Saturday, December 12, 2015

Changing the Experience

So far this holiday season, online sales are up 14%.  This indicates a growing trend to buy online rather than shop in store.  In response, brick and mortar retailers are re-imagining the in-store shopping experience.  Their goal is to make the in-store experience easier and more entertaining.

This week Target opened its new concept pop-up shop, Target Wonderland, in New York City.  Upon entering the store, a customer doesn’t get a shopping cart.  She receives an RFID enabled key that lets her tap what she wants to buy and automatically transmit it to a digital shopping cart.   “We want to make it inspiring to shop at the new Target and as easy as scanning your token,” offers Jeff Jones, Executive VP/Chief Marketing Officer for Target.

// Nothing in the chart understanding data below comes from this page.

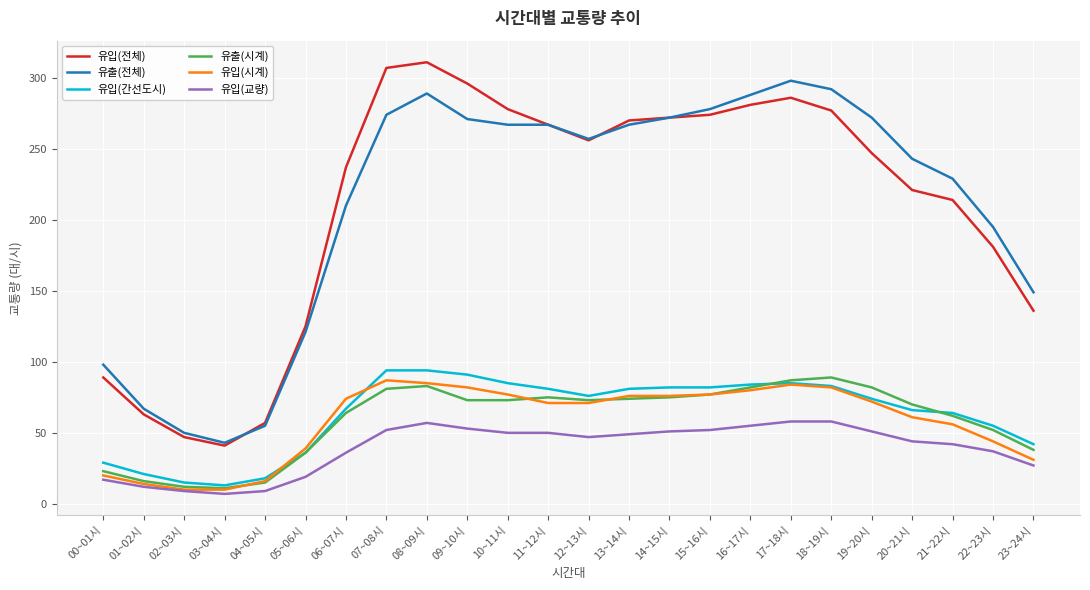

At how many categories does at least one series exceed 103?

19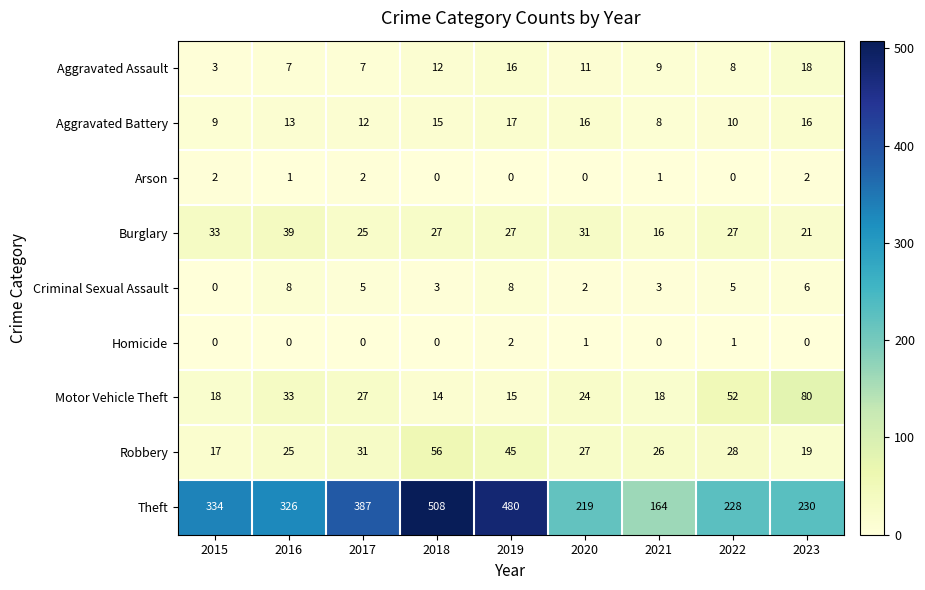

At which category is the sum across all series the highest?

2018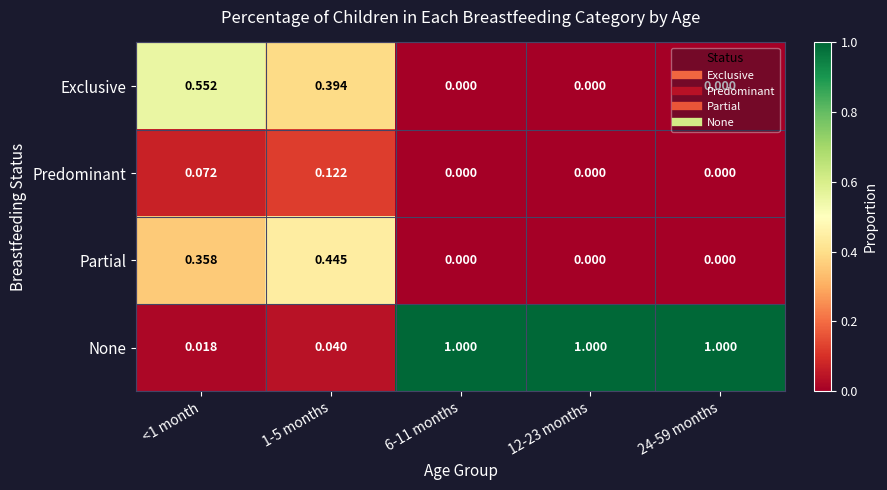

Rank the series by their maximum value, from lowest to highest.

Predominant, Partial, Exclusive, None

The interactive experience at the store includes a giant etch-a-sketch, interactive video games, and a visit with Santa via satellite from the North Pole.  All this is intended to keep customers in the store and shopping.  “We are testing different things all around the country.  The more we can make the shopping experience fun again, exciting again, and easy, that’s really the magic,” adds Jeff Jones.

Ashley Lutz, editor of Business Insider notes, “Target has to improve the in-store experience.   Otherwise, people will just shop online.  Target’s really trying to increase the convenience factor so people will come to the stores.”

Other retailers are also re-inventing the retail experience.  Ralph Lauren and Rebecca Minkoff are adding interactive mirrors to some of their stores.  Customers get to see items, change colors, and make their selections on screen to add to their rooms before trying them on.  Monitors at make up chains are offering personal skin care and fragrance suggestions at the touch of a button.

One huge advantage for brick and mortar retailers is that 80% of online shopping carts are abandoned before checkout.  Conversely, in-store shoppers are much more likely to complete their purchases.  More importantly, in-store shoppers make impulse buys whereas online shoppers seldom make them.  Thus, once retailers get shoppers into the store, customers are likely to buy and buy more than they anticipated.

The challenge is to get the customer into the store.  Target is checking out different ways to do this.  Small shops do not have Target’s staff and research dollars at their disposal.  Nor do they have the money to spend on interactive fun and games.  However, they can find out from their profitable customers why the customers shop at the store.  From that information, the retailers can offer more of what brings the customer through the doors in the first place.  Then the retailers can merchandise impulse buys to increase the sale.

If all stores offer entertainment that will be too much of the same and will quickly lose its effectiveness.  The key to increasing customer frequency and retention is to find out what the customers want and give them more of it. 

Why do your customers shop your store?